A notícia envolvendo a autonomia do BC vem à tona a cinco dias de o Supremo Tribunal Federal (STF) decidir se essa lei ficará mesmo de pé. Uma ação de inconstitucionalidade foi movida por partidos da oposição e trouxe irritação à equipe econômica, que trabalhou arduamente para “convencer” Bolsonaro a endossar uma iniciativa da qual ele não era particularmente um entusiasta.
A retomada do julgamento está prevista para o próximo dia 25 de agosto. Como mostrou o Broadcast, sistema de notícias em tempo real do Grupo Estado, em maio, o ministro da Economia, Paulo Guedes, e o presidente do BC, Roberto Campos Neto, se envolveram pessoalmente em conversas com ministros do STF para tentar convencê-los a manter a validade da lei. Por enquanto, o placar está em 1 a 1.
A luz amarela acendeu quando a Procuradoria-Geral da República (PGR), comandada por Augusto Aras, que é próximo de Bolsonaro, emitiu um parecer argumentando que a lei é inconstitucional por ter vício de iniciativa – foi aprovada a partir de um texto apresentado pelo Legislativo, quando na verdade deveria ter sido proposta pelo Executivo.
Na equipe econômica, sempre houve o reconhecimento de que a autonomia do BC não era uma agenda prioritária para o presidente. Um importante interlocutor admite que “foi difícil convencer o governo a abrir mão do BC”. “Você acha que o governo também não gostaria de ter um BC para chamar de seu, para mandar baixar juro como a Dilma (ex-presidente Dilma Rousseff) mandou?”, diz essa fonte. Por isso a ação apresentada pela oposição é vista como uma manobra totalmente equivocada e que poderia, no limite, dar chance ao governo de flertar com uma redução de juros e partir para a reeleição.
Por outro lado, a recente escalada da inflação leva outros integrantes da equipe econômica a avaliar que Bolsonaro pode ter feito as considerações sem levar em conta as consequências de uma “intervenção” na política monetária. Segundo uma fonte do governo, manter juros baixos permitira que a inflação seguisse elevada. Se de um lado isso colaboraria para ampliar a arrecadação do governo, de outro pressionaria ainda mais o Orçamento das famílias e também as próprias despesas do Tesouro, muitas delas corrigidas pela inflação.
A AP também ouviu relatos de que Bolsonaro disse que gostaria de poder substituir o presidente Roberto Campos Neto com uma “canetada”. Uma fonte do BC lembrou, no entanto, que uma demissão sumária desse tipo não ocorria há quase 60 anos. Além disso, outra fonte comentou que os dois tiveram reunião na última terça-feira (17) e que o encontro teria transcorrido normalmente. Pela agenda de Campos Neto, os dois trataram de “assuntos governamentais” no Palácio do Planalto.

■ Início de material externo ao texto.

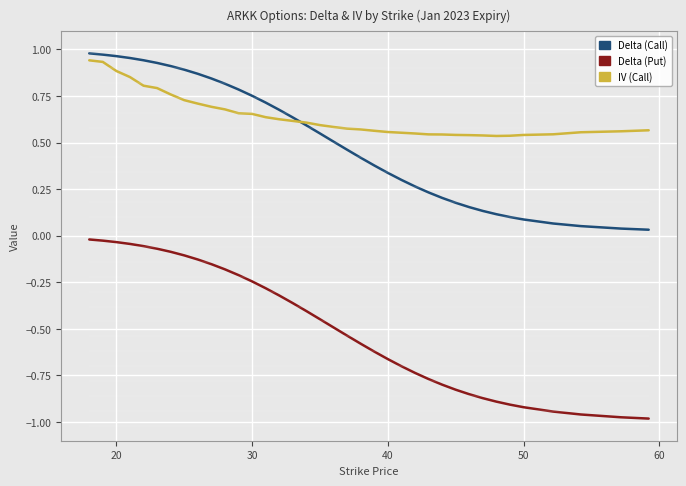

True or false: IV (Call) has a value of 0.8 at 15.

False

Em junho, o Broadcast registrou que o BC não contava mais com o apoio do presidente, que já dava pistas sobre sua insegurança. Nessa ocasião, o ministro Luís Roberto Barroso havia pedido vista do processo que corre no STF, e a autoridade monetária começou a preparar seu plano B: a tramitação de um novo projeto no Congresso Nacional. Essa via, porém, dependeria não só da aprovação dos parlamentares, mas também de nova sanção do presidente Jair Bolsonaro.
Interferências políticas no Copom sempre foram vistas como um empecilho para o trabalho do BC de buscar sua meta de inflação. Muitos foram os ruídos ao longo dos últimos anos nesse sentido que mexeram com o mercado financeiro. E em todas as partes do mundo, a alta dos preços é sempre uma pedra no sapato de governantes.
Justamente por conta da expectativa de alta dos preços em todo o mundo depois da pandemia, os dois principais bancos centrais – o americano Federal Reserve (Fed) e o Banco Central Europeu (BCE) – ajustaram seus sistemas de metas de inflação. O intuito é acomodar mais facilmente a pressão de alta dos preços. O que os dirigentes farão agora é monitorar que as taxas não extrapolem alguns limites num horizonte mais longo, e não tão de curto prazo, mas mantendo a independência de seus governos.